## Source document
┌────────
I have a test scene running on my Motorola Atrix (which is kind of old actually) and it has a tractor visible, along with a corn field with 2250+ corn quads. Using the shader at very top there, I can get18-18-19fpswhile almost entire field and tractor is in view. When I take out that discard instruction it goes to 30+.
I was thinking that this was going to work!! Especially if I can use a better transparency shader, and tack on the billboard inside shader as well…
What if I have all my fields be around 2k crops, and I somehow don’t let all be seen at once… I want a pretty large game world.
Edit: So my Atrix is a tegra2… will my results change by going to iOS, or even an Android with PowerVR (Galaxy S4??)… negative/positive?
I’m not optimistic about this, but I’d like to try and see if I can improve it. Provide us with a test package + scene that’s set up for easy framerate stress profiling and I’ll do that.
Basically I was trying to do the top one (discarding), and then there is alpha testing but it seems like it is just another way to do discarding, and the last is blending. I should have tried all three last night.
Here is the unity package to test. Right now I made a 2400 corn field, all visible in view right away.
Using float4 or fixed4 in the CGPROGAM actually generates the same code for OpenGL ES platform.
└────────
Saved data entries
┌────────
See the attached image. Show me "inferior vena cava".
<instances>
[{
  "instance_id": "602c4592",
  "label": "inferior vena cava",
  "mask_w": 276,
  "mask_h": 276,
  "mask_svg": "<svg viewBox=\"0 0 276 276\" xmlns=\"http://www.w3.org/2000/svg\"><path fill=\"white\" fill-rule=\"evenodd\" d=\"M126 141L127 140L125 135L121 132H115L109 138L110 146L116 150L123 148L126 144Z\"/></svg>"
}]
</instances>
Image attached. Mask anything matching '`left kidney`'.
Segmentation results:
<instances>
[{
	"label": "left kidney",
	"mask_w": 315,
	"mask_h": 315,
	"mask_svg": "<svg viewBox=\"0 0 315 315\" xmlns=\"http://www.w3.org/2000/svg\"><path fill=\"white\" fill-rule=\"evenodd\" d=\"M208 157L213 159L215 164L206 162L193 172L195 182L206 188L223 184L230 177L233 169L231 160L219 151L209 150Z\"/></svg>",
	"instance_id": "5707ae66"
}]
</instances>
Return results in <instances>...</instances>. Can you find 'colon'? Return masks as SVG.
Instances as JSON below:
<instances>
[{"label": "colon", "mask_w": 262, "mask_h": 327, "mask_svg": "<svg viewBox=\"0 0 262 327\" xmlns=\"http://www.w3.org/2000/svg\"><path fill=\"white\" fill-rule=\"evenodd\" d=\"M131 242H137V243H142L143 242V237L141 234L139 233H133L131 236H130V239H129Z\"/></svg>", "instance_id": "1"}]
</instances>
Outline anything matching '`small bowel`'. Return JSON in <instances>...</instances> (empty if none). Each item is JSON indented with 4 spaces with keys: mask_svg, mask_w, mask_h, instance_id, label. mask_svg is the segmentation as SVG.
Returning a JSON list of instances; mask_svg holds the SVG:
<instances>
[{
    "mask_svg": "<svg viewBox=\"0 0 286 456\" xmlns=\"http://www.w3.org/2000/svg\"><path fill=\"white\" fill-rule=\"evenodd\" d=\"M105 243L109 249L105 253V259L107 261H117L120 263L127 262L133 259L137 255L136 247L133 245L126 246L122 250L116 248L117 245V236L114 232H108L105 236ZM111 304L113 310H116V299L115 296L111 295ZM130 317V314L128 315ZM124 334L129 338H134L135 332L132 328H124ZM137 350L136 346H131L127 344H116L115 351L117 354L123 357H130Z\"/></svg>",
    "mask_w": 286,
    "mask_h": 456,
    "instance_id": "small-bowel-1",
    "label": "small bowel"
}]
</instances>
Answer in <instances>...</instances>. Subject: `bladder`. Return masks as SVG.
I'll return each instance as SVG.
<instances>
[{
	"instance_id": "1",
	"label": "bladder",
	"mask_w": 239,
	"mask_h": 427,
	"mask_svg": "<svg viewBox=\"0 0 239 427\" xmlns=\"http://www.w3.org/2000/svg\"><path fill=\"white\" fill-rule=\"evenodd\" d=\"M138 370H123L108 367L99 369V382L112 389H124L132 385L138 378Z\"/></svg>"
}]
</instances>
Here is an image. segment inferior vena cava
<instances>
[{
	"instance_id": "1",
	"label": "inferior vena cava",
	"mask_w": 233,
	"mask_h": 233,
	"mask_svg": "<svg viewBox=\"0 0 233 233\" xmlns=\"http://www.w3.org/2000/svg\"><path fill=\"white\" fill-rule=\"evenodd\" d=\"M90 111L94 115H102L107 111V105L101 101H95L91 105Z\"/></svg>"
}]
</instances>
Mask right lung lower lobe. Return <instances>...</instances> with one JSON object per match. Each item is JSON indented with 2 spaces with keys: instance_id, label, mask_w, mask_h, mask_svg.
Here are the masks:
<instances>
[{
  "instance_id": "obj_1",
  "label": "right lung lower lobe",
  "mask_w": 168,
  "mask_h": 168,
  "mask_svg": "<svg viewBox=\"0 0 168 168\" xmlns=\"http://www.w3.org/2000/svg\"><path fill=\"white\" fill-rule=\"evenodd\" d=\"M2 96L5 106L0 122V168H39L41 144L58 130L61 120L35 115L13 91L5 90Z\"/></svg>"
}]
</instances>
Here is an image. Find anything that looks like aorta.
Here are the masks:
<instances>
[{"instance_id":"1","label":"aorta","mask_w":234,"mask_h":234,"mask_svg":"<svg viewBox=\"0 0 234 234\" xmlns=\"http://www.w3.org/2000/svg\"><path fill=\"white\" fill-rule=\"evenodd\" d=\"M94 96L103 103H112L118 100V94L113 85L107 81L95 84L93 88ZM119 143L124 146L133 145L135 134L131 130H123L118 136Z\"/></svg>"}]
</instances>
└────────
## Work to do
1/ Which three ways of handling transparency does the forum thread name in the paragraph beginning "Basically I was trying"?
2/ Can you shorten the paragraph of the forum thread beginning "I have a test scene running" into a brief list that keeps its main facts?
3/ Write out the forum thread between "Edit: So my" and "OpenGL ES platform.", inclusive.
This material has no connection to the forum thread.

## Results by task
1/ Discarding, alpha testing, and blending.

2/
- The test scene runs on a fairly old Motorola Atrix.
- It shows a tractor and a corn field of more than 2250 corn quads.
- With the shader at the top and nearly all of the field and tractor in view, it reaches about 18 to 19 fps.
- Removing the discard instruction raises this to 30+ fps.

3/
Edit: So my Atrix is a tegra2… will my results change by going to iOS, or even an Android with PowerVR (Galaxy S4??)… negative/positive?
I’m not optimistic about this, but I’d like to try and see if I can improve it. Provide us with a test package + scene that’s set up for easy framerate stress profiling and I’ll do that.
Basically I was trying to do the top one (discarding), and then there is alpha testing but it seems like it is just another way to do discarding, and the last is blending. I should have tried all three last night.
Here is the unity package to test. Right now I made a 2400 corn field, all visible in view right away.
Using float4 or fixed4 in the CGPROGAM actually generates the same code for OpenGL ES platform.